Begin with the first line of the entries below and reproduce each line exactly, ending with the line that holds "14: (1364, 797)".

LISTED RECORDS:
══════════
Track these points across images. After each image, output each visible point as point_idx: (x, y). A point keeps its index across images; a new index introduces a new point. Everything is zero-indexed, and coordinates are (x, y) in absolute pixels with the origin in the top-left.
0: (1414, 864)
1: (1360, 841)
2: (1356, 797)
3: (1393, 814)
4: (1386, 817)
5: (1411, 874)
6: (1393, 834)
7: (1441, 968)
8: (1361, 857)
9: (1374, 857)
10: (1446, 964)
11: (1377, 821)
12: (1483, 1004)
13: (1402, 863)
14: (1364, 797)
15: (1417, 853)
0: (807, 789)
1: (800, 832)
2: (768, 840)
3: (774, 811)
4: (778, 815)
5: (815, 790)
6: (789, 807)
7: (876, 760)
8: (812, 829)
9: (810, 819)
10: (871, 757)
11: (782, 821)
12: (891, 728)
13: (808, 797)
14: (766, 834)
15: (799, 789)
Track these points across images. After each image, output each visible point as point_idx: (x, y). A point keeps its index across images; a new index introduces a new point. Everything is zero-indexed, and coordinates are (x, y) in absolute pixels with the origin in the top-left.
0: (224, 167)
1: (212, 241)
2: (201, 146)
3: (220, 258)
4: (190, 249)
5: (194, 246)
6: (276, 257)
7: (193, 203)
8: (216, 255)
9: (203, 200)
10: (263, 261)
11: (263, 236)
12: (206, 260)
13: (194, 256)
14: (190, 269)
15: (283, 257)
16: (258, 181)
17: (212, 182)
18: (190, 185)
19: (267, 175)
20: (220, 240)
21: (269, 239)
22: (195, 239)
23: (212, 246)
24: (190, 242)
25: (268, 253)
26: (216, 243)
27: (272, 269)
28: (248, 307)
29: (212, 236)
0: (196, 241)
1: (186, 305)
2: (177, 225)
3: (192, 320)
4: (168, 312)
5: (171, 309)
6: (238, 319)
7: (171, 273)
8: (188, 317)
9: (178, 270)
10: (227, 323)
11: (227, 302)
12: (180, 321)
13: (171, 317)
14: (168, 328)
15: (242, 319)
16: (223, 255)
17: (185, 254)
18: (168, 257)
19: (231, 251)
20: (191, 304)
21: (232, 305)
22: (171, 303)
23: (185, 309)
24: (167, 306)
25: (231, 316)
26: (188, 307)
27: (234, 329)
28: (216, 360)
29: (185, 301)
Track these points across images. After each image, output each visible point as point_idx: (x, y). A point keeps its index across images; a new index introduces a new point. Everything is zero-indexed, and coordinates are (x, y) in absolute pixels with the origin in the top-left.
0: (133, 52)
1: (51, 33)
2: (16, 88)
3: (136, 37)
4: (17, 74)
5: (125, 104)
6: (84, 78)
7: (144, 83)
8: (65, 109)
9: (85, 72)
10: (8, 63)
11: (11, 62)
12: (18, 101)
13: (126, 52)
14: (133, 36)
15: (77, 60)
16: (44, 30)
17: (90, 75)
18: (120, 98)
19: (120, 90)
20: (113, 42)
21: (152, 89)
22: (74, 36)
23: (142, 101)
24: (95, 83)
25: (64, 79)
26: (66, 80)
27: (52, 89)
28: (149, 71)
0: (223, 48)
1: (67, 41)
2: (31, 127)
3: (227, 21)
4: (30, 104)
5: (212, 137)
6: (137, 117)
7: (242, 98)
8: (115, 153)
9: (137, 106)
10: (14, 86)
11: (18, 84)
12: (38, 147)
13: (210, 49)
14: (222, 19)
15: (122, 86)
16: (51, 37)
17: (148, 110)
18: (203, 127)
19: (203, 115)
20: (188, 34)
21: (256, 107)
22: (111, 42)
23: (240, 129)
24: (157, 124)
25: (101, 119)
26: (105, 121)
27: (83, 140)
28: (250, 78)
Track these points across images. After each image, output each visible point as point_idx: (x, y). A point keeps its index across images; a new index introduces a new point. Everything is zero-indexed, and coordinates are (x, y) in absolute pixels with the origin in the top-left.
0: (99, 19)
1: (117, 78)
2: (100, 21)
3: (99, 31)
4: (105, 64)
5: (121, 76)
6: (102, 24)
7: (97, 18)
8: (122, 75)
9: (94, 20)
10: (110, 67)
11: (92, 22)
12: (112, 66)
══════════
TASK RESPONSE:
Track these points across images. After each image, output each visible point as point_idx: (x, y). A point keeps its index across images; a new index introduces a new point. Everything is zero-indexed, and coordinates are (x, y) in absolute pixels with the origin in the top-left.
0: (1414, 864)
1: (1360, 841)
2: (1356, 797)
3: (1393, 814)
4: (1386, 817)
5: (1411, 874)
6: (1393, 834)
7: (1441, 968)
8: (1361, 857)
9: (1374, 857)
10: (1446, 964)
11: (1377, 821)
12: (1483, 1004)
13: (1402, 863)
14: (1364, 797)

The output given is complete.